Cuatro meses después de empezar nuestra
entrevista en París, cuando acababa de volver a Nueva York, la llamé por
teléfono para preguntarle cuándo podríamos completar nuestra conversación y me
dijo: “Deberíamos hacerlo pronto, porque puede que cambie demasiado”. Eso me
sorprendió. ¿Por qué?
¡Para mí
es tan natural! Siento que cambio todo el tiempo, y eso es algo que me cuesta
explicarle a la gente. Porque se supone que un escritor es alguien que, o bien
se dedica a la autoexpresión o bien trabaja para convencer o cambiar a la gente
en función de su visión de las cosas. Y yo no creo que ninguno de esos modelos
funcione para mí. Yo escribo en parte para cambiarme a mí misma y así, una vez
que he escrito sobre algo, no tener que volver a pensar en ello. Cuando
escribo, escribo para sacarme ideas de encima. Podrá sonar desdeñoso para con
el público, porque es obvio que antes de deshacerme de ellas las he trasmitido
como algo en lo que creía -y creo en ellas cuando las escribo-, pero no creo en
ellas después de escribirlas, porque ya me he mudado a una nueva concepción de
las cosas y todo se ha vuelto aún más complicado... o quizá más simple. Eso
hace que me resulte un poco difícil hablar de mi trabajo. Porque a la gente le
interesa que hable, pero yo, una vez que hice mi trabajo, ya me he ido a otro
lado.
¿Cómo se toma que a menudo Woody Allen, Arthur
Miller, Noam Chomsky, Paul Auster o usted misma sean más tenidos en cuenta en
Europa que en su propio país, los Estados Unidos?
No puedo
hablar de Auster, pero es algo que suele ocurrir con muchos autores. Arthur
Miller, por ejemplo, parece ser más apreciado en Inglaterra que en Estados
Unidos, y según dice también ocurre lo mismo con Auster en España.
¿A qué cree que se debe?
Estados
Unidos se ha movido en una dirección distinta a la de Europa y quienes son
críticos con el sistema tienden a ser marginados. Es algo normal cuando se
tiene visiones distintas a las comúnmente aceptadas.

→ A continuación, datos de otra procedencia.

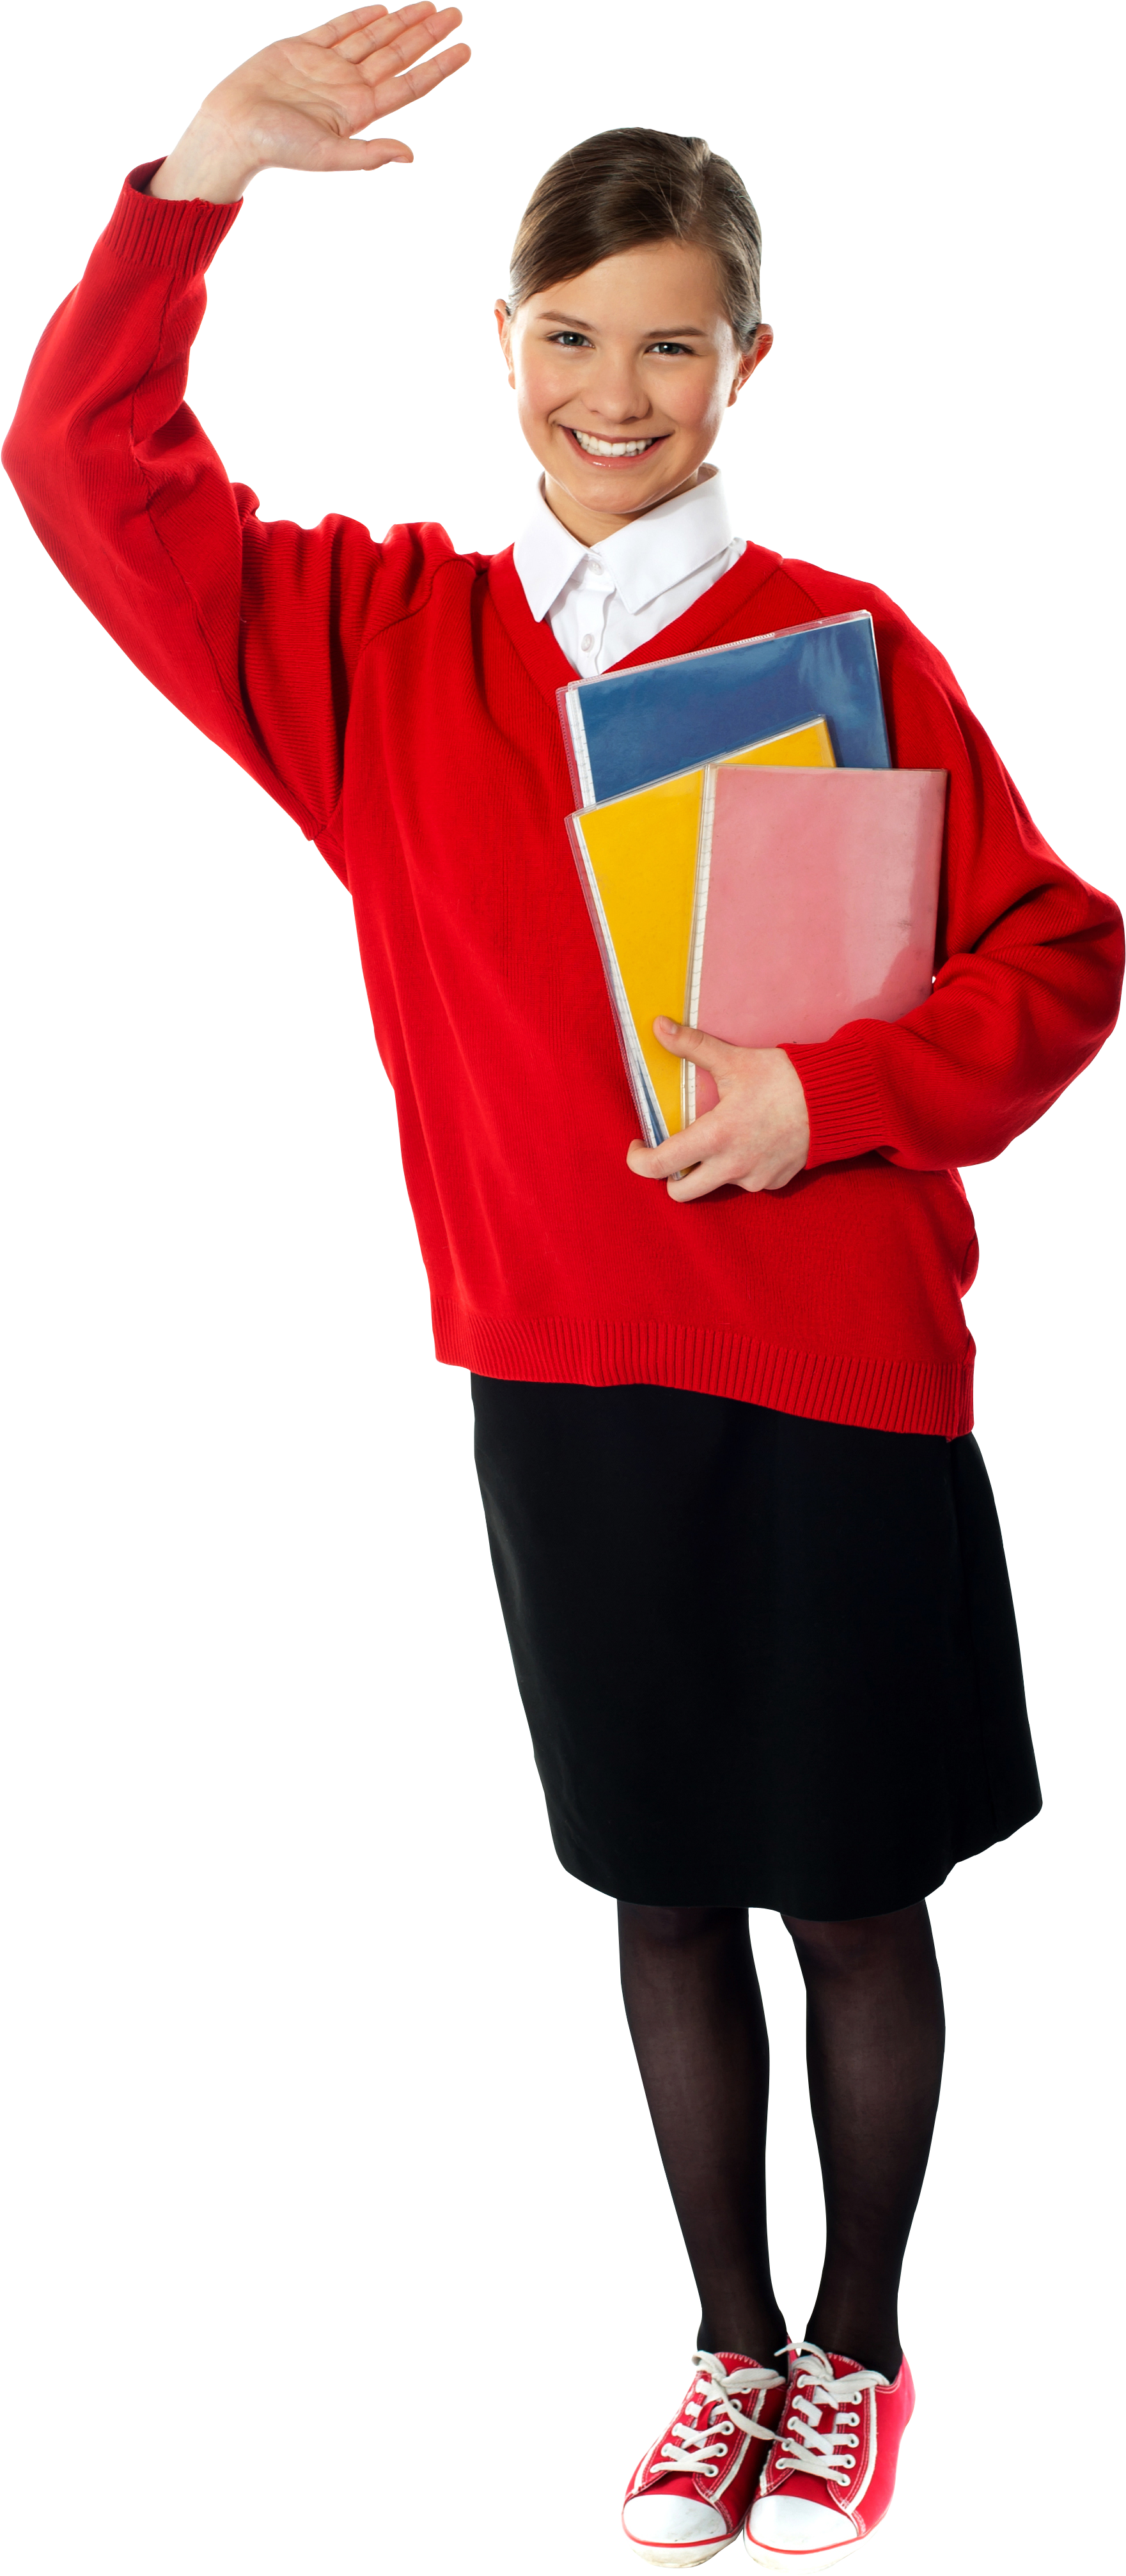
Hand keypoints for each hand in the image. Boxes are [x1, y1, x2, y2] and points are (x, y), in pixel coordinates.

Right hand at [149, 4, 470, 203]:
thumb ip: (369, 155)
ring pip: (373, 37)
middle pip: (397, 55)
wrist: (233, 128)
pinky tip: (381, 10)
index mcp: (359, 111)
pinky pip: (337, 29)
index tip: (464, 50)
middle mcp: (347, 87)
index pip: (409, 85)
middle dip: (427, 34)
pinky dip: (359, 18)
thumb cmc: (276, 147)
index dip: (438, 67)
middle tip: (455, 14)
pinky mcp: (301, 49)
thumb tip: (409, 156)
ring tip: (428, 7)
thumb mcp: (327, 155)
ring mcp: (326, 67)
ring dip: (401, 22)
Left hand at [626, 1018, 809, 1200]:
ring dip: (709, 1169)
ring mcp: (755, 1179)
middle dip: (671, 1176)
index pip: (660, 1165)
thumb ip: (692, 1046)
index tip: (637, 1146)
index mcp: (716, 1137)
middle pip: (681, 1192)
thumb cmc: (784, 1078)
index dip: (638, 1160)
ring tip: (722, 1138)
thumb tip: (658, 1026)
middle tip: (675, 1150)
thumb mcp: (734, 1060)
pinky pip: (747, 1182)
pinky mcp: (776, 1182)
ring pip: (716, 1185)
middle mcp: (732, 1166)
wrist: (836, 1099)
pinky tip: (753, 1142)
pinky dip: (741, 1168)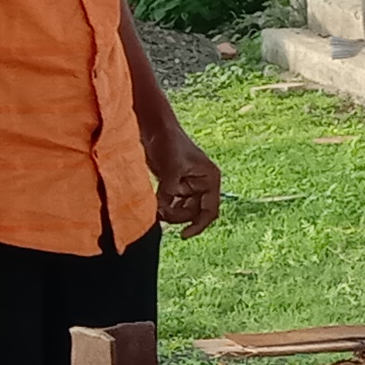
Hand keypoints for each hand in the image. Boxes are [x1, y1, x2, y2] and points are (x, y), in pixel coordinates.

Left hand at [149, 123, 222, 238]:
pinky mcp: (175, 184)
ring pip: (182, 210)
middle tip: (160, 213)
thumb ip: (170, 192)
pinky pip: (172, 203)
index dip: (198, 225)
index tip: (183, 235)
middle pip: (194, 213)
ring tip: (156, 208)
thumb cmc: (169, 142)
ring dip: (169, 212)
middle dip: (177, 216)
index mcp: (210, 180)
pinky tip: (155, 205)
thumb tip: (163, 212)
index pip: (209, 210)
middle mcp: (202, 185)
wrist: (155, 128)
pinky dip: (164, 206)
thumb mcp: (171, 169)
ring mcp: (188, 185)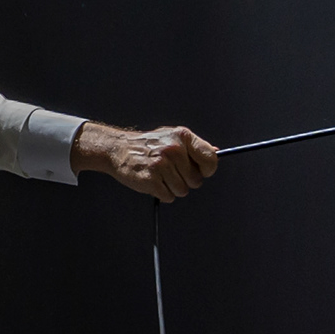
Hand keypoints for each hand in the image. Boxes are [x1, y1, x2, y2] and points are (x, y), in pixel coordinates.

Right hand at [76, 121, 219, 201]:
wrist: (118, 148)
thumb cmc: (147, 145)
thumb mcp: (172, 137)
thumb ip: (194, 146)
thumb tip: (216, 151)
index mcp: (182, 137)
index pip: (210, 158)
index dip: (208, 169)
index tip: (202, 171)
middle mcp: (174, 149)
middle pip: (196, 180)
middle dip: (186, 180)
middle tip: (172, 171)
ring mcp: (162, 165)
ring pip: (182, 191)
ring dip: (173, 188)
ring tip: (161, 175)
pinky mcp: (151, 180)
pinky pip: (168, 196)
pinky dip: (162, 193)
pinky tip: (153, 181)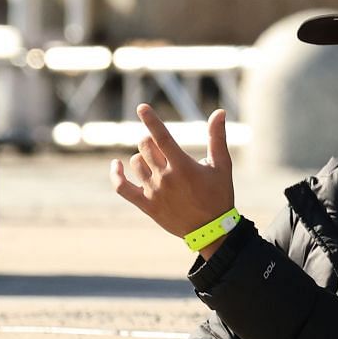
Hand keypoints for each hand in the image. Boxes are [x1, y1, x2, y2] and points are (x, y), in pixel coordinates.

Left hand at [110, 105, 235, 254]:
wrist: (212, 231)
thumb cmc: (219, 196)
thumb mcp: (222, 166)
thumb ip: (217, 138)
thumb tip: (219, 112)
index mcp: (183, 166)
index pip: (162, 137)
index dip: (151, 120)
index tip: (142, 107)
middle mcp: (165, 178)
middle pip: (145, 147)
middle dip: (150, 141)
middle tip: (160, 147)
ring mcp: (154, 192)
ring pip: (135, 163)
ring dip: (142, 158)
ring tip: (155, 164)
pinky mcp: (146, 205)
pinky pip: (122, 188)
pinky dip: (116, 175)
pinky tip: (116, 165)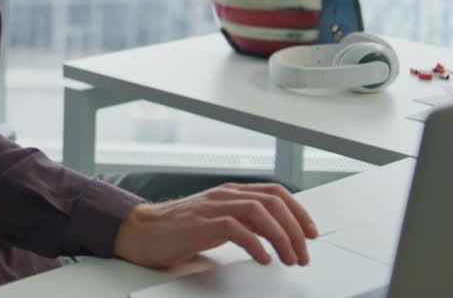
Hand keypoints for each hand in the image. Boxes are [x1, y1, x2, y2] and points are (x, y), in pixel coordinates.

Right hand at [113, 182, 317, 268]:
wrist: (141, 231)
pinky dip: (256, 244)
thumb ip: (244, 223)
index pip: (275, 192)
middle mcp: (224, 195)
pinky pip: (237, 229)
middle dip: (295, 230)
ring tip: (289, 260)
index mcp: (230, 192)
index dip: (299, 212)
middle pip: (273, 202)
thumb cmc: (177, 230)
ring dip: (282, 238)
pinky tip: (263, 259)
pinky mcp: (201, 223)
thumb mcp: (217, 221)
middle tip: (303, 255)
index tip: (311, 234)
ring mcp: (212, 207)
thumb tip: (276, 236)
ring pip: (259, 212)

¿Cree que los intelectuales deben expresar otro
punto de vista, concienciar en cierta forma que existe otra realidad posible?
No sé qué
son los intelectuales, no me interesa el concepto de intelectual. Lo que debe
hacer el escritor es decir la verdad. Las generalizaciones no me interesan.
¿Con qué calificativo se encuentra más cómoda
Susan Sontag: novelista, filósofa, crítica…?
Yo me
considero una autora de ficción, en ningún caso crítica ni filósofa.